▸ TASK PROMPT:
Can you pull out every line of the data below and repeat each one verbatim, without changing anything?

▸ DATA:

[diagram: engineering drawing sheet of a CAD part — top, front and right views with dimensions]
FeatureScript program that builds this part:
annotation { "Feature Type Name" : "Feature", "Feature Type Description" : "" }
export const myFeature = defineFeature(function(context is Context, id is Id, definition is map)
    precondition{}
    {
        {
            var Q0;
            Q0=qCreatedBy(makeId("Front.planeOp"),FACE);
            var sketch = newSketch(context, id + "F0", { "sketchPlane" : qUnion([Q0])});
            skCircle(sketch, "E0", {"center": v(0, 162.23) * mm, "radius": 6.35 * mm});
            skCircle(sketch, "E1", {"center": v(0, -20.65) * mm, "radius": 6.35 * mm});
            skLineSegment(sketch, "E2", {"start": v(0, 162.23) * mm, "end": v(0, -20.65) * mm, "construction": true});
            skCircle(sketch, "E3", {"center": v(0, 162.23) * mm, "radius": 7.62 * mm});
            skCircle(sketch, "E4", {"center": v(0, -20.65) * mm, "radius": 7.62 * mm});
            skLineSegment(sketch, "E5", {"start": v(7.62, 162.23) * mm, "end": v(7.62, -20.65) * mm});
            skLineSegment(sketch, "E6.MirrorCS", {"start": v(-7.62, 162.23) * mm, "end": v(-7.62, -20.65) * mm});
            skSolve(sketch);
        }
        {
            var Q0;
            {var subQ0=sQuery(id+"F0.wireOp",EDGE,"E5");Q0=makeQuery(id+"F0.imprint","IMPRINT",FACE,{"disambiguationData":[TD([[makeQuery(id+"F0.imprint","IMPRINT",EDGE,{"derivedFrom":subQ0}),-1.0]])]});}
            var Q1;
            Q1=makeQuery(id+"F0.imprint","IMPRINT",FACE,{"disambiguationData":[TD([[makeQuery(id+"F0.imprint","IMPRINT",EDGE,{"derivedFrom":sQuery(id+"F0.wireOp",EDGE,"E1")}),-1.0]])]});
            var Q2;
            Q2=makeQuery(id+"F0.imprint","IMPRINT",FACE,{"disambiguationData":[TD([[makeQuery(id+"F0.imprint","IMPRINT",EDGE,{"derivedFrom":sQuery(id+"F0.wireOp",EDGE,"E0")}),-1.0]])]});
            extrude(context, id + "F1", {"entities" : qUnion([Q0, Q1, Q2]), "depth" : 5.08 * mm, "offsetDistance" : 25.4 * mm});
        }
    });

▸ OUTPUT OF THE EXERCISE:
[diagram: engineering drawing sheet of a CAD part — top, front and right views with dimensions]
FeatureScript program that builds this part:
annotation { "Feature Type Name" : "Feature", "Feature Type Description" : "" }
export const myFeature = defineFeature(function(context is Context, id is Id, definition is map)
    precondition{}
    {
        {
            var Q0;
            Q0=qCreatedBy(makeId("Front.planeOp"),FACE);
            var sketch = newSketch(context, id + "F0", { "sketchPlane" : qUnion([Q0])});
            skCircle(sketch, "E0", {"center": v(0, 162.23) * mm, "radius": 6.35 * mm});
            skCircle(sketch, "E1", {"center": v(0, -20.65) * mm, "radius": 6.35 * mm});
            skLineSegment(sketch, "E2", {"start": v(0, 162.23) * mm, "end": v(0, -20.65) * mm, "construction": true});
            skCircle(sketch, "E3", {"center": v(0, 162.23) * mm, "radius": 7.62 * mm});
            skCircle(sketch, "E4", {"center": v(0, -20.65) * mm, "radius": 7.62 * mm});
            skLineSegment(sketch, "E5", {"start": v(7.62, 162.23) * mm, "end": v(7.62, -20.65) * mm});
            skLineSegment(sketch, "E6.MirrorCS", {"start": v(-7.62, 162.23) * mm, "end": v(-7.62, -20.65) * mm});
            skSolve(sketch);
        }
        {
            var Q0;
            {var subQ0=sQuery(id+"F0.wireOp",EDGE,"E5");Q0=makeQuery(id+"F0.imprint","IMPRINT",FACE,{"disambiguationData":[TD([[makeQuery(id+"F0.imprint","IMPRINT",EDGE,{"derivedFrom":subQ0}),-1.0]])]});}
            var Q1;
            Q1=makeQuery(id+"F0.imprint","IMPRINT",FACE,{"disambiguationData":[TD([[makeQuery(id+"F0.imprint","IMPRINT",EDGE,{"derivedFrom":sQuery(id+"F0.wireOp",EDGE,"E1")}),-1.0]])]});
            var Q2;
            Q2=makeQuery(id+"F0.imprint","IMPRINT",FACE,{"disambiguationData":[TD([[makeQuery(id+"F0.imprint","IMPRINT",EDGE,{"derivedFrom":sQuery(id+"F0.wireOp",EDGE,"E0")}),-1.0]])]});
            extrude(context, id + "F1", {"entities" : qUnion([Q0, Q1, Q2]), "depth" : 5.08 * mm, "offsetDistance" : 25.4 * mm});
        }
    });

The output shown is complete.